Minor neurological dysfunction and behaviour in 9-year-old children born at term: evidence for sex dimorphism
Article first published online: 4 OCT 2013
© 2013 Mac Keith Press
Developmental Medicine & Child Neurology
Volume 55, Issue 11, pages 1023–1029, November 2013
How to Cite
Kikkert, H. K., de Jong, C., van den Heuvel, E. R. and Hadders-Algra, M. (2013), Minor neurological dysfunction and behaviour in 9-year-old children born at term: evidence for sex dimorphism. Developmental Medicine & Child Neurology, 55: 1023–1029. doi: 10.1111/dmcn.12265
- Issue published online: 4 OCT 2013
- Article first published online: 4 OCT 2013
- Manuscript Accepted: 9 JUL 2013
- Food Quality and Safety Priority of the Sixth Framework Programme
The aim of the study was to assess associations between minor neurological dysfunction (MND) and behaviour, with specific attention to sex differences.

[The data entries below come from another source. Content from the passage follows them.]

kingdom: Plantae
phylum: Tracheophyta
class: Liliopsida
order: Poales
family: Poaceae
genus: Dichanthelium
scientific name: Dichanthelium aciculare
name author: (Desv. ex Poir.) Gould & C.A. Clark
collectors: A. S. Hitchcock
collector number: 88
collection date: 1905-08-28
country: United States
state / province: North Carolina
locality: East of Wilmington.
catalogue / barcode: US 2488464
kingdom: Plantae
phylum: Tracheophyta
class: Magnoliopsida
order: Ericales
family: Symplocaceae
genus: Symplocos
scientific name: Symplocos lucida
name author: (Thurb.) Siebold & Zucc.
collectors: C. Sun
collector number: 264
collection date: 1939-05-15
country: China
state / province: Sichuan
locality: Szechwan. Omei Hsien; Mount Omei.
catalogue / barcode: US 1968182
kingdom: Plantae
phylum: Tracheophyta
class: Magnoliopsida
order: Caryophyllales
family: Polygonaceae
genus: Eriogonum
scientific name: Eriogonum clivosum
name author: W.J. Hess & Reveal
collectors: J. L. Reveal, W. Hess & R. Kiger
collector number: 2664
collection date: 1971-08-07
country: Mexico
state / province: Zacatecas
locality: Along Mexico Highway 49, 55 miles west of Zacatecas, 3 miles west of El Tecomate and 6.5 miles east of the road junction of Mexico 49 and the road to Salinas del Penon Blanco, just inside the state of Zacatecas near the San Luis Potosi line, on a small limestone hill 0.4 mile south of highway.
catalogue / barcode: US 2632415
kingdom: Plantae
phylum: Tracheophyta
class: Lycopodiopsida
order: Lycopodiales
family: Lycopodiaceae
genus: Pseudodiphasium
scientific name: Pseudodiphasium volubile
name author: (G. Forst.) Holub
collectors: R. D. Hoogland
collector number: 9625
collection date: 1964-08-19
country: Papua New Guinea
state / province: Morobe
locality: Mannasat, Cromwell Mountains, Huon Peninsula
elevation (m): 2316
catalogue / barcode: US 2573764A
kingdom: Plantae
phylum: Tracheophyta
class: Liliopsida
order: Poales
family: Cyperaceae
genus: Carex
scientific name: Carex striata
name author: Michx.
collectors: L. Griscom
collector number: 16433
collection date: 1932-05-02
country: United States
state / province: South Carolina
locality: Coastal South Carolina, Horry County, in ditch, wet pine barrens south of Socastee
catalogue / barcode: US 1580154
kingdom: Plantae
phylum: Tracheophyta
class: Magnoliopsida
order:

This was an observational cohort study in which 341 9-year-old children (177 male, 164 female) without perinatal risk were neurologically assessed, with attention to severity and type of MND. Eight domains of dysfunction were distinguished, including posture and muscle tone, fine manipulative ability and coordination. Severity of MND was based on the number of dysfunctional domains. Behaviour was assessed by parents and teachers using the Child Behavior Checklist and Teacher's Report Form (TRF); outcomes were internalizing and externalizing behaviour and total score of behavioural problems.
Females with complex MND or dysfunctional posture and muscle tone had increased risk for externalizing behavioural problems (OR 4.52, 95% CI 1.01–20.2, and OR 4.05, 95% CI 1.06–15.5, respectively). In males, these associations were absent. However, males with simple MND had an increased risk for behavioural problems indicated by the total TRF-score (OR 7.52, 95% CI 1.36–41.4).
In children without perinatal risk, associations between MND and behaviour are sex-specific. In females, dysfunction of complex neural networks, including the cerebellum, is associated with externalizing behaviour. In males, neurobehavioural relationships are limited, suggesting a larger role of psychosocial factors in the genesis of behavioural problems.